If you have any other information that you would like to be accessible to users, feel free to make a suggestion on our community server.

Observability You can also setup full observability for your vectara-agentic assistant or agent using Arize Phoenix. This allows you to view LLM prompt inputs and outputs, the latency of each task and subtask, and many of the individual function calls performed by the LLM, as well as FCS scores for each response.

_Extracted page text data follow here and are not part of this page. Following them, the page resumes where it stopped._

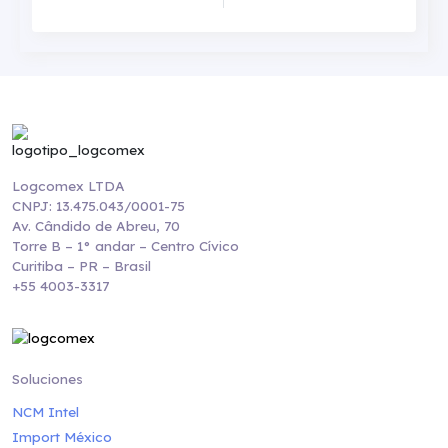
Logcomex LTDA
CNPJ: 13.475.043/0001-75
Av. Cândido de Abreu, 70
Torre B – 1° andar – Centro Cívico
Curitiba – PR – Brasil
+55 4003-3317
Soluciones
NCM Intel
Import México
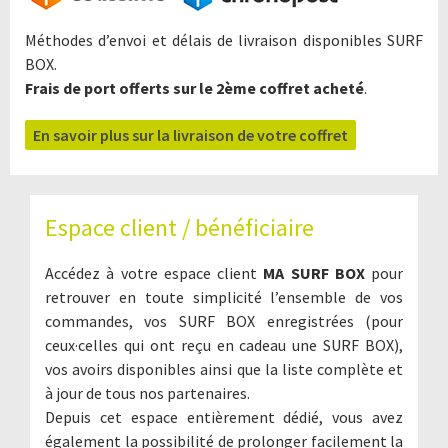
Méthodes d’envoi et délais de livraison disponibles SURF
BOX.
Frais de port offerts sur le 2ème coffret acheté
.
En savoir plus sur la livraison de votre coffret
Espace client / bénéficiaire
Accédez à votre espace client
MA SURF BOX
pour
retrouver en toute simplicité l’ensemble de vos
commandes, vos SURF BOX enregistrées (pour
ceux·celles qui ont reçu en cadeau une SURF BOX),
vos avoirs disponibles ainsi que la liste complète et
à jour de tous nos partenaires.
Depuis cet espace entièrement dédié, vous avez
également la possibilité de prolonger facilement la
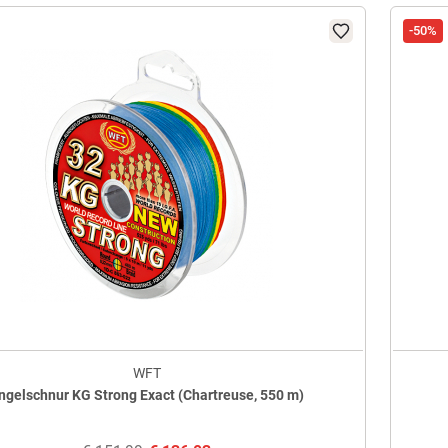
-50%
WFT
ngelschnur KG Strong Exact (Chartreuse, 550 m)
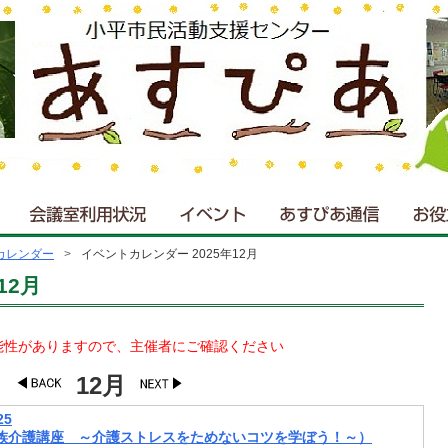
カレンダー
イベントカレンダー 2025年12月
12月
能性がありますので、主催者にご確認ください
12月
5
族介護講座 ～介護ストレスをためないコツを学ぼう！～）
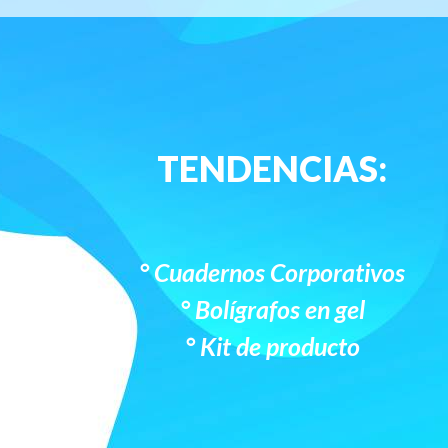
TENDENCIAS:
° Cuadernos Corporativos
° Bolígrafos en gel
° Kit de producto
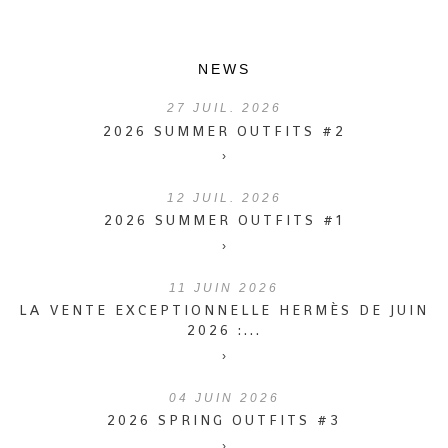
NEWS
27
JUIL. 2026
2026 SUMMER OUTFITS #2
›
12
JUIL. 2026
2026 SUMMER OUTFITS #1
›
11
JUIN 2026
LA VENTE EXCEPTIONNELLE HERMÈS DE JUIN
2026 :...
›
04
JUIN 2026
2026 SPRING OUTFITS #3
›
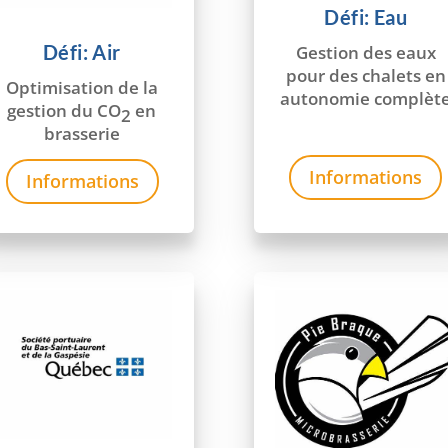
Défi: Eau
Défi: Air
Gestion des eaux
pour des chalets en
Optimisation de la
autonomie complèt
gestion du CO
en
2
brasserie
Informations
Informations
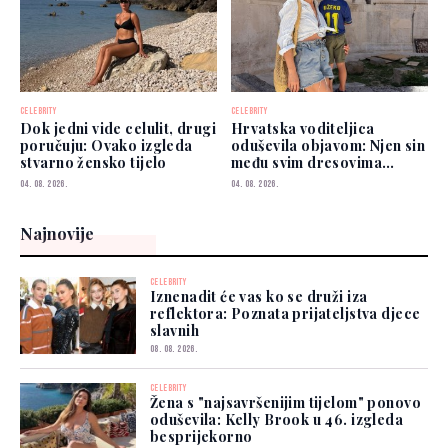
CELEBRITY
CELEBRITY
Dok jedni vide celulit, drugi
Hrvatska voditeljica
poručuju: Ovako izgleda
oduševila objavom: Njen sin
stvarno žensko tijelo
među svim dresovima
izabrao Zmajeve
04. 08. 2026.
04. 08. 2026.
Najnovije
CELEBRITY
Iznenadit će vas ko se druži iza
reflektora: Poznata prijateljstva djece
slavnih
08. 08. 2026.
CELEBRITY
Žena s "najsavršenijim tijelom" ponovo
oduševila: Kelly Brook u 46. izgleda
besprijekorno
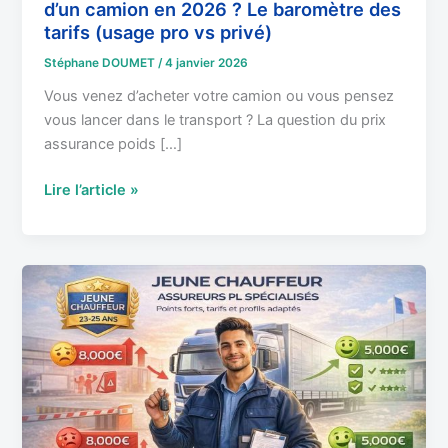
d’un camion en 2026 ? Le baromètre des
(usage
tarifs (usage pro vs privé)
pro
vs
Stéphane DOUMET
/
4 janvier 2026
privé)
Vous venez d’acheter votre camion ou vous pensez
vous lancer dans le transport ? La question du prix
assurance poids […]
Lire l’article »
Jeune
Chauffeur
Poids
Lourd
:
Comment
négocier
un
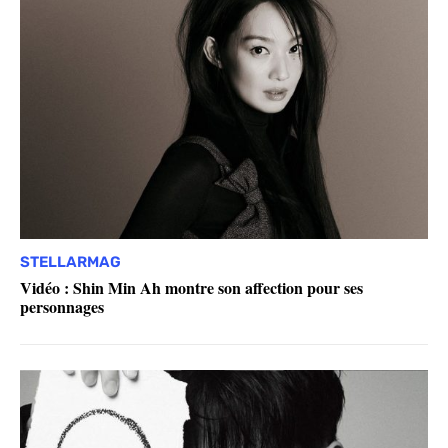
STELLARMAG
Vidéo : Shin Min Ah montre son affection pour ses
personnages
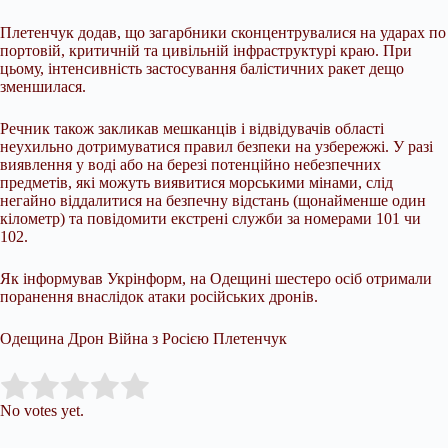
Плетенчук додав, що загарбники сконцентрувалися на ударах по
портовій, критичній та цивільній інфраструктурі краю. При
цьому, інтенсивність застосування балістичних ракет дещо
зменшилася.
Речник також закликав мешканців і відвідувачів області
неухильно дотримуватися правил безпеки на узбережжі. У разі
виявлення у воді або на березі потенційно небезпечних
предметів, які можуть виявитися морськими мінами, слід
негайно віддалитися на безпечну відстань (щонайменше один
кілометр) та повідомити екстрені служби за номерами 101 чи
102.
Як інформував Укрінформ, на Одещині шестеро осіб отримали
поранення внаслідок атаки російських дронів.
Одещина Дрон Війна з Росією Плетенчук
Submit Rating
Rate this item:
No votes yet.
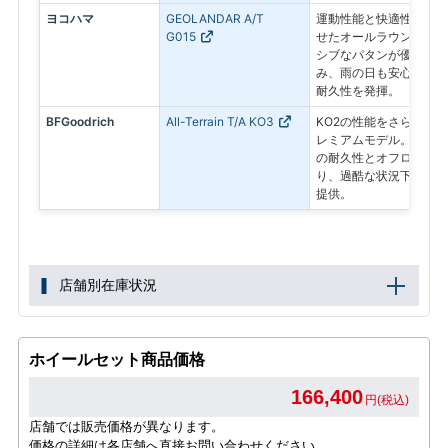
ヨコハマ
GEOLANDAR A/T
運動性能と快適性を高次
G015
せたオールラウンドなモ
シブなパタンが優れたト
み、雨の日も安心のウェ
耐久性を発揮。
BFGoodrich
All-Terrain T/A KO3
KO2の性能をさらに進
レミアムモデル。より向
の耐久性とオフロードで
り、過酷な状況下でも最
提供。
店舗別在庫状況
ホイールセット商品価格
166,400
円(税込)
店舗では販売価格が異なります。
価格の詳細は各店舗へ直接お問い合わせください。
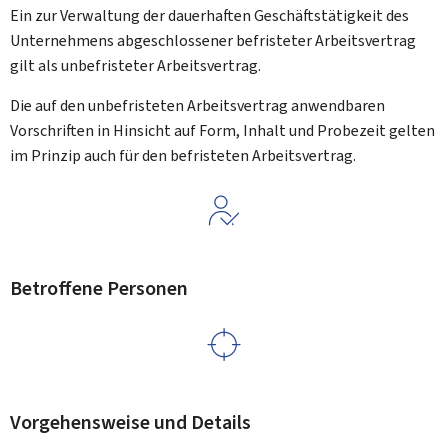
Ein zur Verwaltung der dauerhaften Geschäftstätigkeit des
Unternehmens abgeschlossener befristeter Arbeitsvertrag
gilt als unbefristeter Arbeitsvertrag.
Die auf den unbefristeten Arbeitsvertrag anwendbaren
Vorschriften in Hinsicht auf Form, Inhalt und Probezeit gelten
im Prinzip auch für den befristeten Arbeitsvertrag.
Betroffene Personen
Vorgehensweise und Details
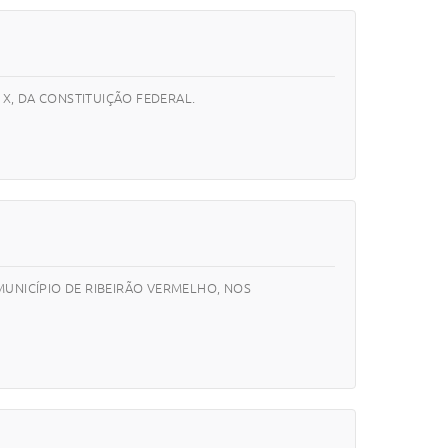
 X, DA CONSTITUIÇÃO FEDERAL.
UNICÍPIO DE RIBEIRÃO VERMELHO, NOS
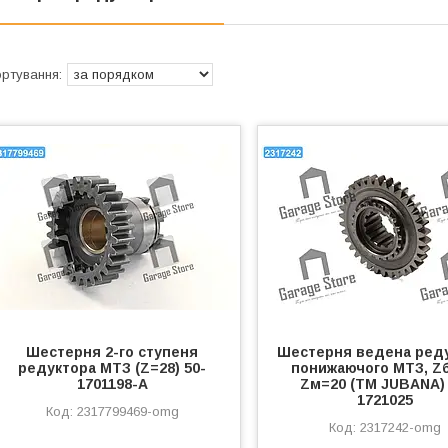
Шестерня 2-го ступеня
Шестерня ведена ред
редуктора МТЗ (Z=28) 50-
понижаючого МТЗ, Zб
1701198-А
Zм=20 (ТМ JUBANA) 
1721025
2317799469-omg
2317242-omg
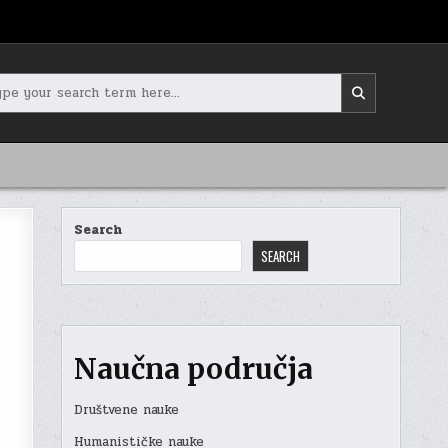
rch
Search
SEARCH
Naučna područja
Društvene nauke
Humanističke nauke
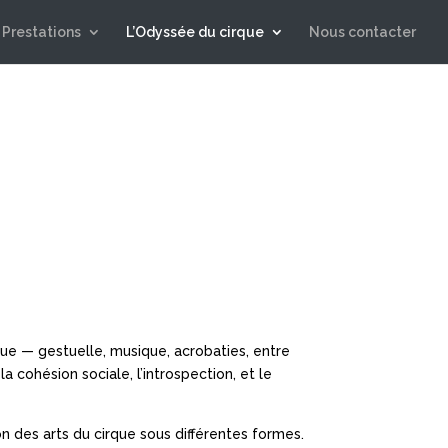
Prestations
L’Odyssée du cirque
Nous contacter
que — gestuelle, musique, acrobaties, entre
a cohésion sociale, l’introspection, et le
 des arts du cirque sous différentes formes.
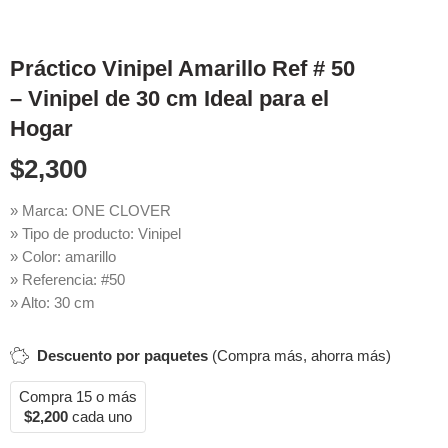
Práctico Vinipel Amarillo Ref # 50
– Vinipel de 30 cm Ideal para el
Hogar
$
2,300
» Marca: ONE CLOVER
» Tipo de producto: Vinipel
» Color: amarillo
» Referencia: #50
» Alto: 30 cm
Descuento por paquetes
(Compra más, ahorra más)
Compra 15 o más
$
2,200
cada uno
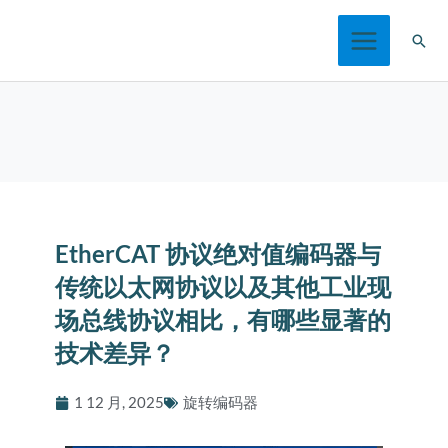
跳
搜
至
索
内
容
EtherCAT 协议绝对值编码器与
传统以太网协议以及其他工业现
场总线协议相比，有哪些显著的
技术差异？
1 12 月, 2025
旋转编码器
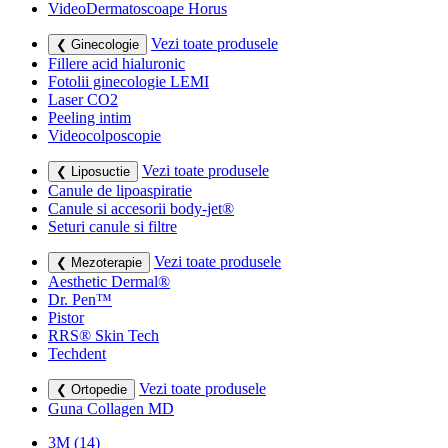
VideoDermatoscoape Horus
Vezi toate produsele
❮ Ginecologie
Fillere acid hialuronic
Fotolii ginecologie LEMI
Laser CO2
Peeling intim
Videocolposcopie
Vezi toate produsele
❮ Liposuctie
Canule de lipoaspiratie
Canule si accesorii body-jet®
Seturi canule si filtre
Vezi toate produsele
❮ Mezoterapie
Aesthetic Dermal®
Dr. Pen™
Pistor
RRS® Skin Tech
Techdent
Vezi toate produsele
❮ Ortopedie
Guna Collagen MD
3M
(14)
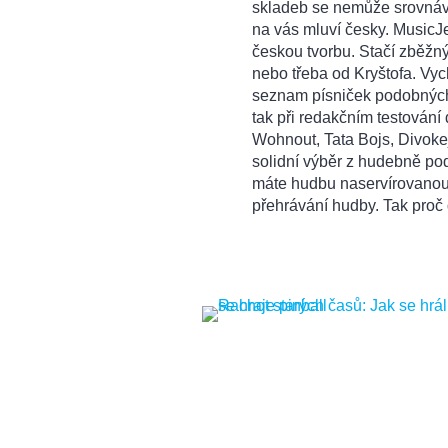
skladeb se nemůže srovnáva
na vás mluví česky. MusicJ
českou tvorbu. Stačí zběžn
nebo třeba od Kryštofa. Vyc
seznam písniček podobných t
tak při redakčním testování 
Wohnout, Tata Bojs, Divok
solidní výběr z hudebně pod
máte hudbu naservírovanou
přehrávání hudby. Tak proč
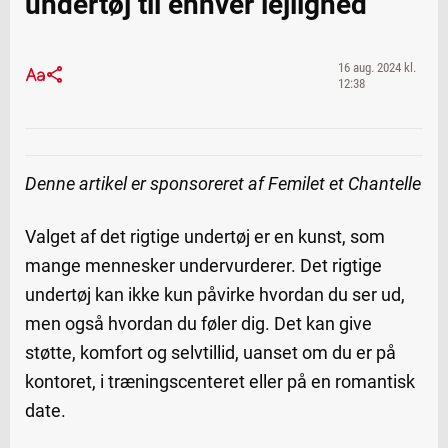
undertøj til enhver lejlighed
16 aug. 2024 kl.
12:38
Denne artikel er sponsoreret af Femilet et Chantelle
Valget af det rigtige undertøj er en kunst, som
mange mennesker undervurderer. Det rigtige
undertøj kan ikke kun påvirke hvordan du ser ud,
men også hvordan du føler dig. Det kan give
støtte, komfort og selvtillid, uanset om du er på
kontoret, i træningscenteret eller på en romantisk
date.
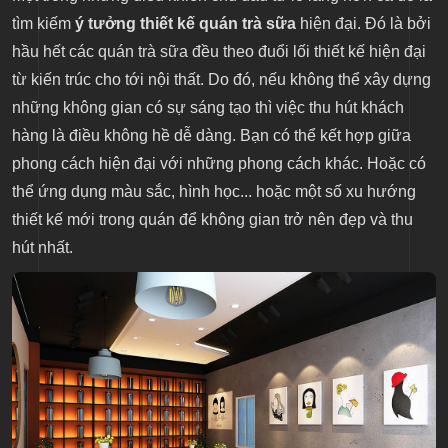
tìm kiếm
ý tưởng thiết kế quán trà sữa
hiện đại. Đó là bởi
hầu hết các quán trà sữa đều theo đuổi lối thiết kế hiện đại
từ kiến trúc cho tới nội thất. Do đó, nếu không thể xây dựng
những không gian có sự sáng tạo thì việc thu hút khách
hàng là điều không hề dễ dàng. Bạn có thể kết hợp giữa
phong cách hiện đại với những phong cách khác. Hoặc có
thể ứng dụng màu sắc, hình học... hoặc một số xu hướng
thiết kế mới trong quán để không gian trở nên đẹp và thu
hút nhất.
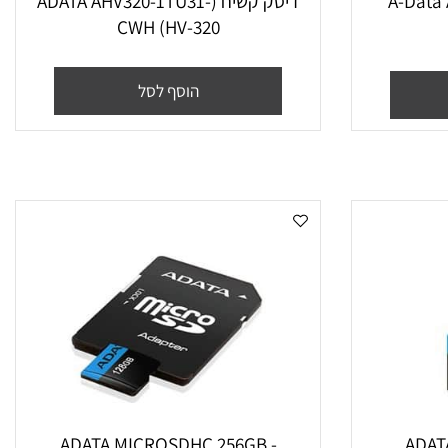
A-Data A
דיסק קשיח (ADATA AHV320-1TU31-
CWH (HV-320
הוסף לסל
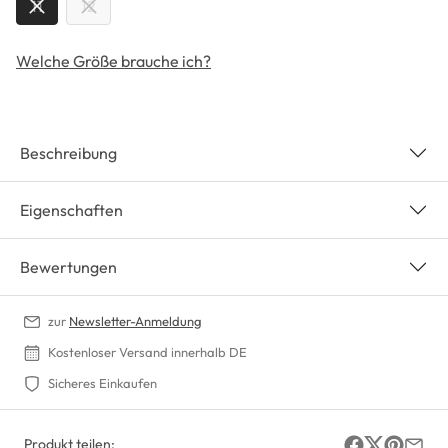
11
12
Welche Größe brauche ich?
Beschreibung
Eigenschaften
Bewertungen
zur
Newsletter-Anmeldung
Kostenloser Versand innerhalb DE
Sicheres Einkaufen
Produkt teilen:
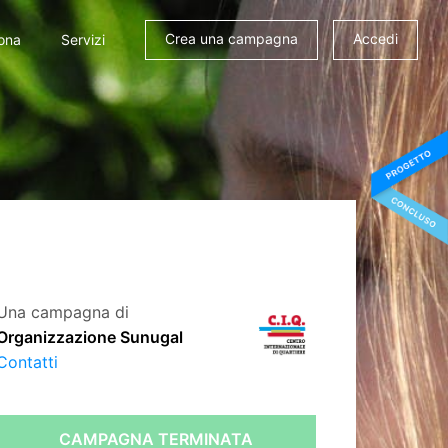
Crea una campagna
Accedi
ona
Servizi
Una campagna di
Organizzazione Sunugal
Contatti
CAMPAGNA TERMINATA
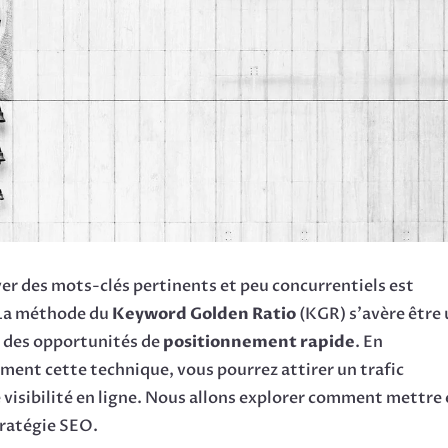
ver des mots-clés pertinents et peu concurrentiels est
. La méthode du
Keyword Golden Ratio
(KGR) s’avère être
r des opportunités de
positionnement rapide
. En
ent cette technique, vous pourrez attirer un trafic
e visibilité en ligne. Nous allons explorer comment mettre
tratégie SEO.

To set up observability for your app, follow these steps:

  1. Set os["VECTARA_AGENTIC_OBSERVER_TYPE"] = "ARIZE_PHOENIX" or specify observer = "ARIZE_PHOENIX" in your AgentConfig.
  2. Connect to a local phoenix server:
    1. If you have a local phoenix server that you've run using e.g. python -m phoenix.server.main serve, vectara-agentic will send all traces to it automatically.
    2. If not, vectara-agentic will run a local instance during the agent's lifecycle, and will close it when finished.
    3. In both cases, traces will be sent to the local instance, and you can see the dashboard at http://localhost:6006.
  3. Alternatively, you can connect to a Phoenix instance hosted on Arize.
    1. Go to, and set up an account if you don't have one.
    2. Create an API key and put it in the PHOENIX_API_KEY variable. This variable indicates you want to use the hosted version.
    3. To view the traces go to

In addition to the raw traces, vectara-agentic also records FCS values into Arize for every Vectara RAG call. You can see those results in the Feedback column of the arize UI.

Query Callback You can define a callback function to log query/response pairs in your agent. This function should be specified in the query_logging_callback argument when you create your agent and should take in two string arguments. The first argument passed to this function will be the user query and the second will be the agent's response.

If defined, this function is called every time the agent receives a query and generates a response.

Using a Private LLM

vectara-agentic offers a wide variety of LLM options from several providers to use for the main agent and for tool calling. However, in some instances, you may be interested in using your own LLM hosted locally at your company.

If you would like the main agent LLM to be a custom LLM, specify VECTARA_AGENTIC_MAIN_LLM_PROVIDER="PRIVATE" in your environment or main_llm_provider="PRIVATE" in your AgentConfig object and VECTARA_AGENTIC_MAIN_MODEL_NAME (or main_llm_model_name in AgentConfig) as the model name of your LLM.

If you would like the tool calling LLM to be a custom LLM, specify VECTARA_AGENTIC_TOOL_LLM_PROVIDER="PRIVATE" in your environment or tool_llm_provider="PRIVATE" in your AgentConfig object and VECTARA_AGENTIC_TOOL_MODEL_NAME (or tool_llm_model_name in AgentConfig) as the model name of your LLM.

Additionally, you should specify VECTARA_AGENTIC_PRIVATE_LLM_API_BASE in your environment (or private_llm_api_base in the AgentConfig) as the API endpoint url for your private LLM and VECTARA_AGENTIC_PRIVATE_API_KEY (or private_llm_api_key) as the API key to your LLM.